■ **EXERCISE**
In the data below, count how many lines contain "into" and give that number by itself.
*** EXTRACTED ENTRIES ***
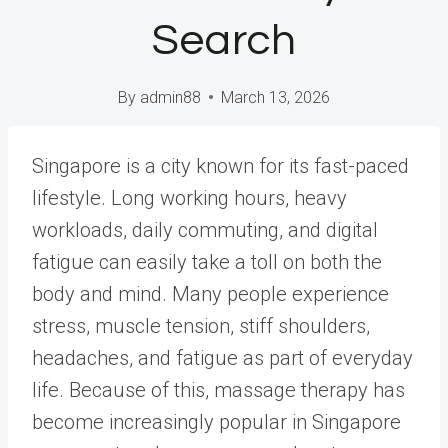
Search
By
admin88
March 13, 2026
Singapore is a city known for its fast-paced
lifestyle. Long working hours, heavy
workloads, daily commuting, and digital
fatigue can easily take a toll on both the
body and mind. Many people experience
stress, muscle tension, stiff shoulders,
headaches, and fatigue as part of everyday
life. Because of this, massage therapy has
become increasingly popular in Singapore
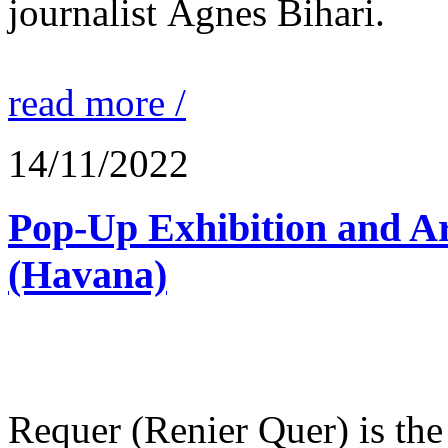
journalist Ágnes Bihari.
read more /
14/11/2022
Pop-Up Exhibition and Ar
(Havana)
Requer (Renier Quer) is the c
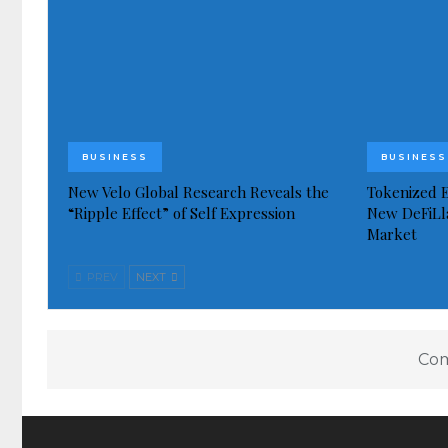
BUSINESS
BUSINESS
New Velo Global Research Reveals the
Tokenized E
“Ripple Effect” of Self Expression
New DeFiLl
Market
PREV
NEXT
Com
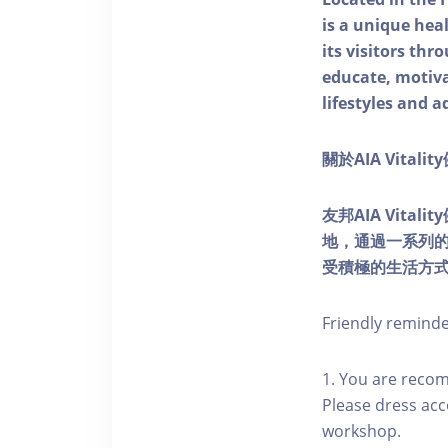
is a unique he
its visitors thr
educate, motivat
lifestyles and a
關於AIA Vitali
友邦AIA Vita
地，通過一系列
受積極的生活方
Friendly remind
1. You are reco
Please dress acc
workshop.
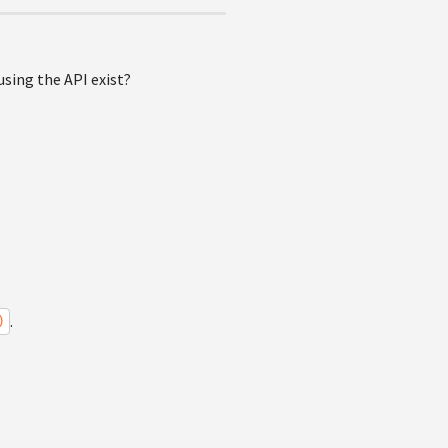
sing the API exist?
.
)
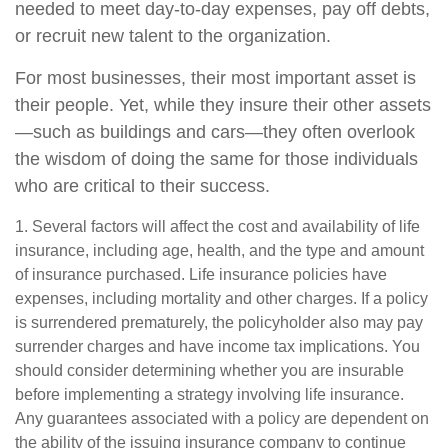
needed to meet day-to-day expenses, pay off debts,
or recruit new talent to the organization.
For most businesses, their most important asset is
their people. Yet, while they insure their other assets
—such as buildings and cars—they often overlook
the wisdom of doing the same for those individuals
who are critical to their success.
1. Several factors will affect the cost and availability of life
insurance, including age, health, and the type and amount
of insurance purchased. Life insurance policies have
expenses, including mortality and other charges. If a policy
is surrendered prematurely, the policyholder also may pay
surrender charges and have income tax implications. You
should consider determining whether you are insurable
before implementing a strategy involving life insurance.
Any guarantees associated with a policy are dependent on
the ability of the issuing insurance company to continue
*** End of EXTRACTED ENTRIES ***
*** EXTRACTED ENTRIES ***
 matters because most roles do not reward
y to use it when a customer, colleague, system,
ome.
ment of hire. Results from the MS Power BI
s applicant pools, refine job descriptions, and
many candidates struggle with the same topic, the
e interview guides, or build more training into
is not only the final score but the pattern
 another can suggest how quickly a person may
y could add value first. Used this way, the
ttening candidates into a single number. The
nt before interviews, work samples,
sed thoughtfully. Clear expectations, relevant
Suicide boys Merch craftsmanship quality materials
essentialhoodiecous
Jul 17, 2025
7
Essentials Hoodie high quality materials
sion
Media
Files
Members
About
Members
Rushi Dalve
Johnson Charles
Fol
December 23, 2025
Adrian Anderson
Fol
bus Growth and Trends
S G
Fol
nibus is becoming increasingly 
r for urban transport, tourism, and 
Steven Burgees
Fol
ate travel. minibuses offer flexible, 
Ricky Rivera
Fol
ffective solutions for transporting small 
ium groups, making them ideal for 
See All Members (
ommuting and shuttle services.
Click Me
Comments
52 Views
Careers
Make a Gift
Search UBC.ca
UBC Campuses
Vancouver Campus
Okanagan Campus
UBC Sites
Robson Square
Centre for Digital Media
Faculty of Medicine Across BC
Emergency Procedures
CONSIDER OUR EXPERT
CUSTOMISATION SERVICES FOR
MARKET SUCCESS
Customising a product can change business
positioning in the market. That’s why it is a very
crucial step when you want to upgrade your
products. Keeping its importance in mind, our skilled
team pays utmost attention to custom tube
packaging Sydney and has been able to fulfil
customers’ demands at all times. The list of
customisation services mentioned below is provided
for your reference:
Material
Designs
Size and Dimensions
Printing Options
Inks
*** End of EXTRACTED ENTRIES ***
■ **RESPONSE TO THE TASK**
2